Recently, some people I love and respect deeply suggested that I might not want to be posting about things I’ve been posting about recently — all this dark and twisty stuff I’ve been sucking up out of me like dirty oil from a neglected car. As usual, my original response was a swift and harsh one (even though I kept it to myself, which is the reason I kept it to myself). They have my best interests at heart. They are concerned for me and are afraid that my posts will hurt my business, cause questions, create worry.
I appreciate more than they know their concern. But it smacks of the censorship I simply can’t tolerate.
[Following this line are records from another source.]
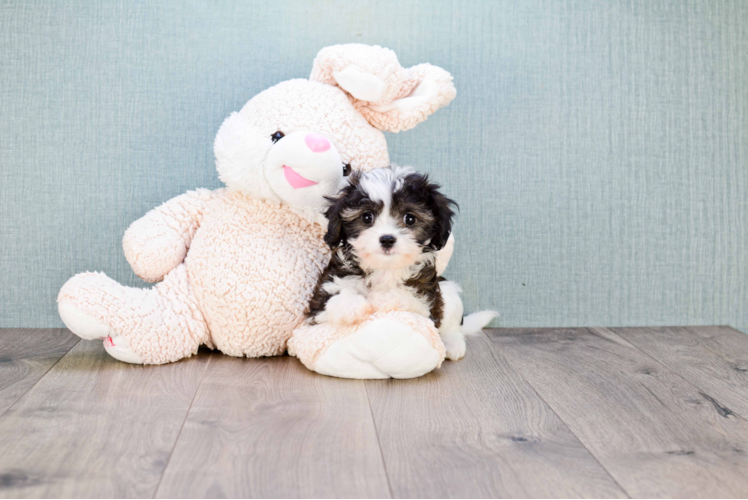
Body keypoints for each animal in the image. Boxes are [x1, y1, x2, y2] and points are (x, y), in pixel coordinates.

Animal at [306, 166, 494, 362]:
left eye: (409, 219)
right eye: (367, 217)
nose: (387, 239)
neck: (384, 268)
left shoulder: (424, 303)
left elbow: (402, 297)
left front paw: (377, 299)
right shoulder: (323, 296)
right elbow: (334, 299)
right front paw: (353, 307)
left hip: (448, 292)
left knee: (452, 325)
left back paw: (452, 344)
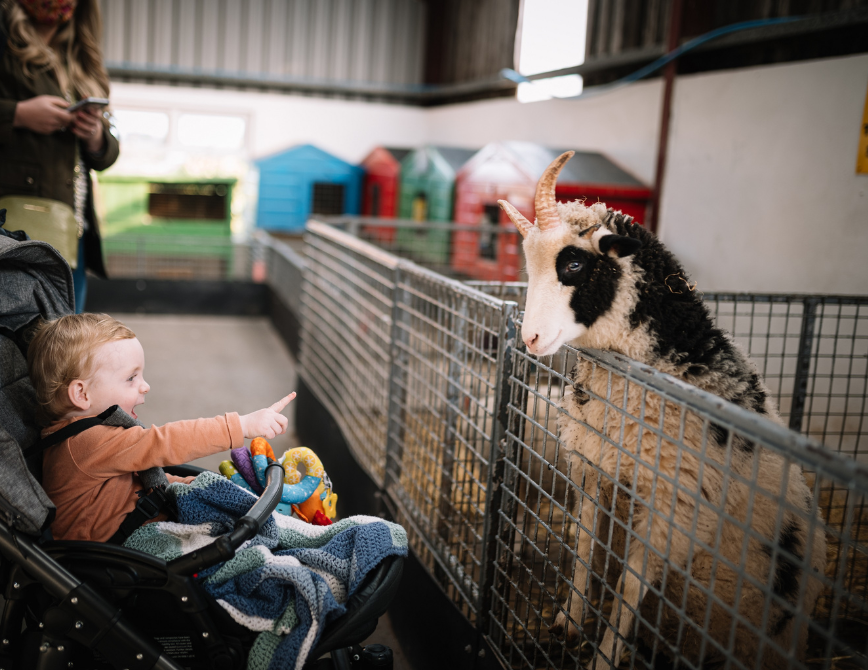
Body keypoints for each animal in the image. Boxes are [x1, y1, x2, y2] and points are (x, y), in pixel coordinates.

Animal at [498, 154, 824, 670]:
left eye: (573, 263)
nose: (529, 338)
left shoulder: (677, 512)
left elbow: (631, 584)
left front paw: (604, 656)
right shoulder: (594, 468)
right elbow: (584, 542)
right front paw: (569, 620)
I am fully aware that what I have been posting is deeply personal, but I also have come to learn that when we bring these deep, dark secrets out into the open it loosens their power over us. I post nothing unless I am willing to talk about it. In fact, I invite people to speak to me, especially if it helps slay the demons in their own heads. Because that is the gift of the words. To open up the soul like a Tiger Lilly in sunlight, to reveal the dark places and shine bright, orange-y warm light on them, make them toasty and safe, to soothe the soul’s pain like the hug I should have gotten as a child.
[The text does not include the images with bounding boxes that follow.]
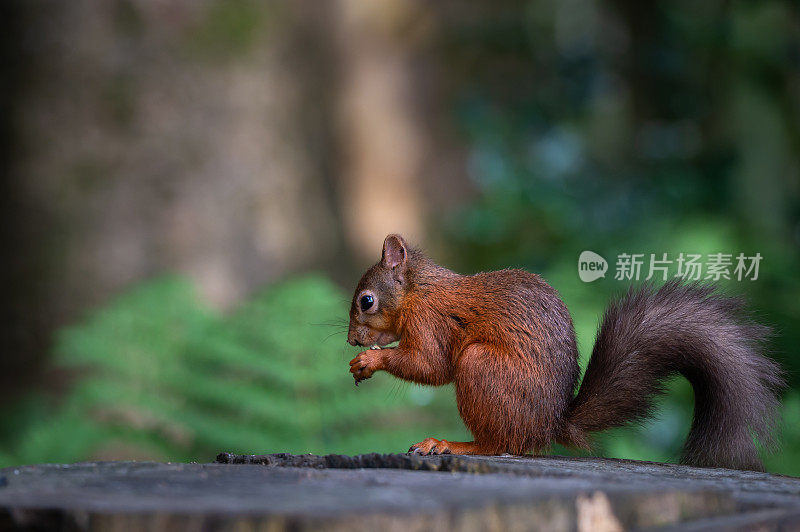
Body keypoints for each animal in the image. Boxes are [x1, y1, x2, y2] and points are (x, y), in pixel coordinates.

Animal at [346, 233, 784, 470]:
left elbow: (431, 366)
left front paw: (370, 359)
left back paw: (451, 444)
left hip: (481, 368)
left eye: (367, 301)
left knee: (499, 444)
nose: (351, 340)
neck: (416, 290)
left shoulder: (430, 321)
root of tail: (550, 424)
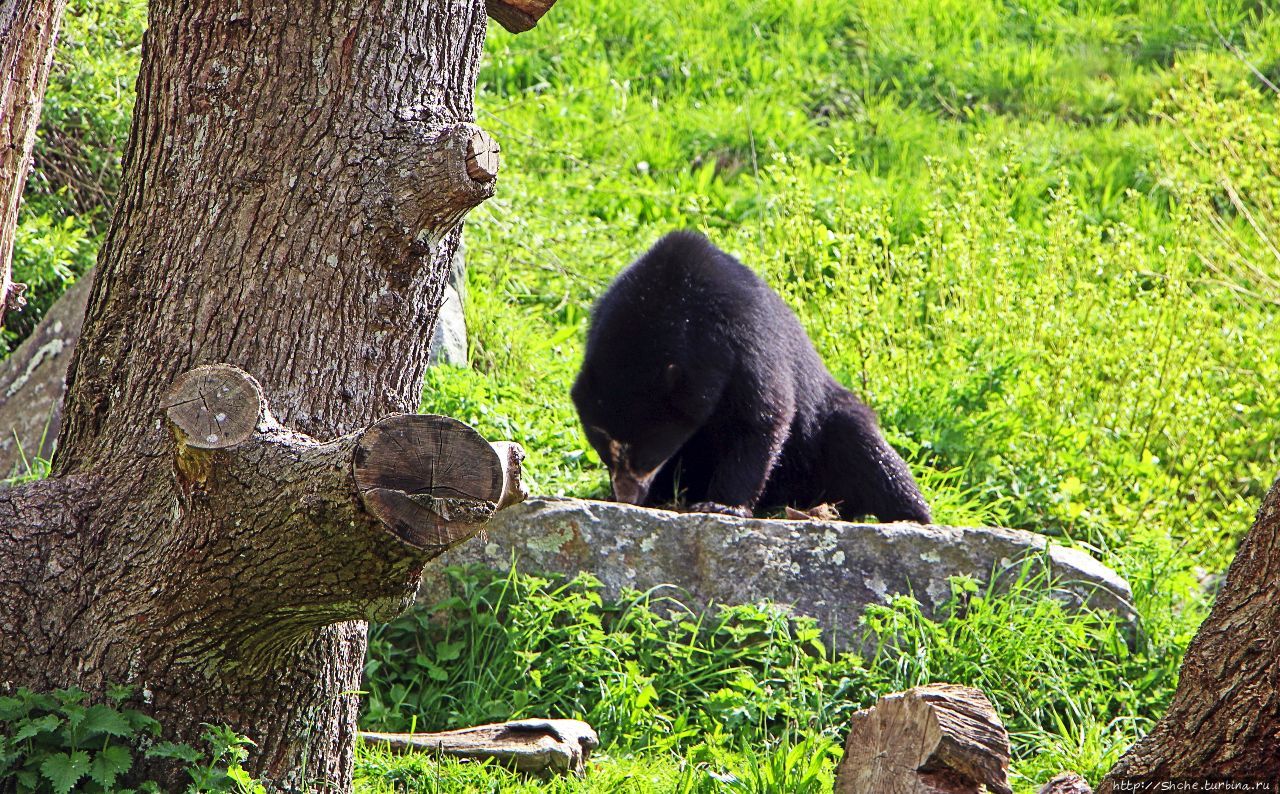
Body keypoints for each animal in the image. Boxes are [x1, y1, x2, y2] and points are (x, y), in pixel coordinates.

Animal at [570, 229, 931, 525]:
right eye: (604, 449)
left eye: (647, 453)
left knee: (867, 451)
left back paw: (910, 515)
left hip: (823, 433)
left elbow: (761, 416)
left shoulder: (744, 341)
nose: (627, 496)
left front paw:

There must be certain priorities. And the freedom of my soul must be paramount among them. I am at a place — and perhaps this will change someday — where the healing process must be allowed to happen unfettered. Any business or job, sense of propriety or false self-righteousness, fear or embarrassment must fall into a solid second place when it comes to this. Because all the fighting I’ve ever done in my life has come from this soul-censorship, this place of frustrating the words, of not letting them be. It’s time to open up like that bright orange lilly, release myself to the day, to bend with the breeze and reachfor the sky.